A bridging water anchors the tethered 5-(3-aminopropyl)-2′- deoxyuridine amine in the DNA major groove proximate to the N+2 C·G base pair: Implications for formation of interstrand 5′-GNC-3′ cross-links by nitrogen mustards

Site-specific insertion of 5-(3-aminopropyl)-2′-deoxyuridine (Z3dU) and 7-deaza-dG into the Dickerson-Drew dodecamers 5′-d(C¹G ²C³G⁴A⁵A⁶T ⁷T⁸C⁹Z¹⁰C¹¹G ¹²)-3′·5′-d(C¹³G¹⁴C ¹⁵G¹⁶A¹⁷A¹⁸T¹⁹T ²⁰C²¹Z²²C²³G²⁴)-3′ (named DDD^Z10) and 5′-d(C¹G²C ³G⁴A⁵A⁶T⁷X ⁸C⁹Z¹⁰C¹¹G¹²)- 3′·5′-d(C¹³G¹⁴C¹⁵G ¹⁶A¹⁷A¹⁸T¹⁹X²⁰C ²¹Z²²C²³G²⁴)-3′ (named DDD^2+Z10) (X = Z3dU; Z = 7-deaza-dG) suggests a mechanism underlying the formation of interstrand N+2 DNA cross-links by nitrogen mustards, e.g., melphalan and mechlorethamine.
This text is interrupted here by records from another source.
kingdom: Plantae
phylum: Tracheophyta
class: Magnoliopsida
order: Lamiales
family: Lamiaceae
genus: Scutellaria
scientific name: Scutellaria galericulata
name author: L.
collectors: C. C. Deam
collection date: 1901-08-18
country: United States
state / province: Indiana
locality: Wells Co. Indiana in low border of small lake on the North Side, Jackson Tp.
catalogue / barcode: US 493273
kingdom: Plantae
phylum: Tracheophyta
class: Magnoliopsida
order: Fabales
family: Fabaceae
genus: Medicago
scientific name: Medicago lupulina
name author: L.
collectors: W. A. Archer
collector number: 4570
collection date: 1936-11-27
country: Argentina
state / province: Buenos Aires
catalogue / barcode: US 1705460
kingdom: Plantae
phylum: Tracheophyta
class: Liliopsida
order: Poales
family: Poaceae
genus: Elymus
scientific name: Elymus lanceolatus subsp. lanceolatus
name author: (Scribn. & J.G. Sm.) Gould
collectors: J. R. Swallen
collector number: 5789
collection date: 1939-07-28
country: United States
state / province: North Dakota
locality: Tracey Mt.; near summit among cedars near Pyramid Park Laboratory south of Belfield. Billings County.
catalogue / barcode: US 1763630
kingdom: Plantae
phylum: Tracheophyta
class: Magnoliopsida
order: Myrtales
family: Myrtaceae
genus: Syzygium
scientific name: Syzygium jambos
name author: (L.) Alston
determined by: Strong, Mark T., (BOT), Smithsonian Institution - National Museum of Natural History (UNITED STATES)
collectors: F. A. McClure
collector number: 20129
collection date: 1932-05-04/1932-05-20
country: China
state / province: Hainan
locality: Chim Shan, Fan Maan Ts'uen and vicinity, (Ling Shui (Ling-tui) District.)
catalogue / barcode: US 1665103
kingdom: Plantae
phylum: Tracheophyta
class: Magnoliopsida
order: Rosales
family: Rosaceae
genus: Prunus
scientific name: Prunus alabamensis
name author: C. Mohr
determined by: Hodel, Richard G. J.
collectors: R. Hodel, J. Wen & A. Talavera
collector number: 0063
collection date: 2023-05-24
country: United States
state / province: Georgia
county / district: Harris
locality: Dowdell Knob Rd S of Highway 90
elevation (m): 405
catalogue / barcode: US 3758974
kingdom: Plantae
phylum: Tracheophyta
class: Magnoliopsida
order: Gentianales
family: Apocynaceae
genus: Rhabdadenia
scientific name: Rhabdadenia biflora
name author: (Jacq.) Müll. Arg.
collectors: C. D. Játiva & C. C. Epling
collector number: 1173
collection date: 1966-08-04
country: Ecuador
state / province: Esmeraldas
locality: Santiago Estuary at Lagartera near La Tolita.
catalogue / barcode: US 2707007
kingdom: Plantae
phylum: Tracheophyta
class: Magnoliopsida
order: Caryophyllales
Analysis of the DDD^2+Z10 duplex reveals that the tethered cations at base pairs A⁵·X ²⁰ and X⁸·A¹⁷ extend within the major groove in the 3′-direction, toward conserved Mg²⁺ binding sites located adjacent to N+2 base pairs C³·Z²² and Z¹⁰·C¹⁵. Bridging waters located between the tethered amines and either Z¹⁰ or Z²² O⁶ stabilize the tethered cations and allow interactions with the N + 2 base pairs without DNA bending. Incorporation of 7-deaza-dG into the DDD^2+Z10 duplex weakens but does not eliminate electrostatic interactions between tethered amines and Z¹⁰ O⁶ and Z²² O ⁶. The results suggest a mechanism by which tethered N7-dG aziridinium ions, the active species involved in formation of interstrand 5′-GNC-3′ cross-links by nitrogen mustards, modify the electrostatics of the major groove and position the aziridinium ions proximate to the major groove edge of the N+2 C·G base pair, facilitating interstrand cross-linking.